Isabella’s words settled heavily in the air, a silent prayer I found myself unwillingly echoing.
I didn’t want it to be Luca either.
The thought of him standing over Matteo’s broken body made my knees buckle again, but I pressed on, forcing myself to move.
We reached the door at the end of the hallway… a massive, imposing thing that seemed to pulse with the weight of what lay beyond it.
My hand trembled as I reached for the handle, but Isabella beat me to it, pushing the door open with a creak that echoed through the stillness.
The sight that greeted us stole the breath from my lungs.

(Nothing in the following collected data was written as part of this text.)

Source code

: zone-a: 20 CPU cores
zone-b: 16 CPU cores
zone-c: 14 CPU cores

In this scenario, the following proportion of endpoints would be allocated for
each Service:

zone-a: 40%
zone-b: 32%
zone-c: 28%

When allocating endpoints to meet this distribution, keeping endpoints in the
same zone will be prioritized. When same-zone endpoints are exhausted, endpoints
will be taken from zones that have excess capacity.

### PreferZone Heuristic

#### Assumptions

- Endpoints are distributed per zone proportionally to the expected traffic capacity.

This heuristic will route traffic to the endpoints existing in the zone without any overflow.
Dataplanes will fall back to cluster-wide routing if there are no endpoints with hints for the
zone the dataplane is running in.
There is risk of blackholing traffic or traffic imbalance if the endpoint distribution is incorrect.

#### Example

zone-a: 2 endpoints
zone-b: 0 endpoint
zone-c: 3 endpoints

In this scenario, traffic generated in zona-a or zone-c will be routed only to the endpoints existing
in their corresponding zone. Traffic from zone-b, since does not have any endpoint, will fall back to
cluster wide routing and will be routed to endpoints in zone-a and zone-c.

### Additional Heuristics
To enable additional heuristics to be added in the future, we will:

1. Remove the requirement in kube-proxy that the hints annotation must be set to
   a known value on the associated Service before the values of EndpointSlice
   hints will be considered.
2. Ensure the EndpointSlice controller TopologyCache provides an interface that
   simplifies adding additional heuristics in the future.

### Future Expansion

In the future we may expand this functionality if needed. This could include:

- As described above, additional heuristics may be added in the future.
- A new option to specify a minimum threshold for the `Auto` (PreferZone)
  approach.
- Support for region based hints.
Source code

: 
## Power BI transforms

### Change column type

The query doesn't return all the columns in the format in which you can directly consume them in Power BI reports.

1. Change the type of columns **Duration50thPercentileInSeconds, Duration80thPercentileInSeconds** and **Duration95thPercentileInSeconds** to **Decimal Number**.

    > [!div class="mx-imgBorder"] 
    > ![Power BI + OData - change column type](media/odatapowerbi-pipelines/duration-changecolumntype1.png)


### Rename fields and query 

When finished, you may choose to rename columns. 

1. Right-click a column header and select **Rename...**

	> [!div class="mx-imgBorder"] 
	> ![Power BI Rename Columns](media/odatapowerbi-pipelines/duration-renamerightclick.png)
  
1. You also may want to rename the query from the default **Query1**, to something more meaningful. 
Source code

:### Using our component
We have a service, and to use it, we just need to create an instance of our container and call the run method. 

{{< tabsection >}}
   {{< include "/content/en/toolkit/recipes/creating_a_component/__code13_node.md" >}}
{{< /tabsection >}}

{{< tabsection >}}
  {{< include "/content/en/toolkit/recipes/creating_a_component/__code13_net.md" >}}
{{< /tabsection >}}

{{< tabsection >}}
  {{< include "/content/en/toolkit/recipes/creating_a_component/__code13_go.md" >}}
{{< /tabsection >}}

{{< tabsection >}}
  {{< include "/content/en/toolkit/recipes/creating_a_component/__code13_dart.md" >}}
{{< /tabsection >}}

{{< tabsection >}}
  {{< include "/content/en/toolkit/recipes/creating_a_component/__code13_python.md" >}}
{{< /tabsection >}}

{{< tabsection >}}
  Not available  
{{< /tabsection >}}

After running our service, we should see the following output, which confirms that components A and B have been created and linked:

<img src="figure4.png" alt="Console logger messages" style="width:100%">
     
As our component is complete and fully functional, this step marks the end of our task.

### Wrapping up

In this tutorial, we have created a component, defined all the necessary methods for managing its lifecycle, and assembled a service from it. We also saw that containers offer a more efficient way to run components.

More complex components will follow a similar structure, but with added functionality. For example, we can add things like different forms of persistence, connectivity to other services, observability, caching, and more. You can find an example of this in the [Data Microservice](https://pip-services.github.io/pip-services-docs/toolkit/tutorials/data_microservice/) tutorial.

The room was chaos… men watching the chaos in the middle of the room, the floor splattered with blood.
Or what was left of them.
Luca pressed his knee on Matteo’s chest, holding him down with a knife placed close to his neck. A knife was buried deep in his back, body frozen.
And then, as if in slow motion, Luca fell.
He crumpled to the floor, his body landing with a sickening thud that seemed to echo in my chest.
But I didn’t care about Luca.
My eyes were on Matteo as he just remained there, unmoving, his eyes locked on something far away. From my angle, I could see his lips parted as if to speak, but nothing came out.
And then, like a kettle whose cover was finally removed, I screamed.
“Matteo!”
The scream tore from my throat, raw and guttural, as I surged forward. My knees hit the floor as I reached him, my hands trembling as I cradled his face.
“Matteo,” I whispered again, my voice breaking.
But he didn’t respond.
He didn’t move.
And for the first time since this nightmare began, I let the tears fall.
“Matteo… wake up, Matteo. No, no. Wake up, please. MATTEO!”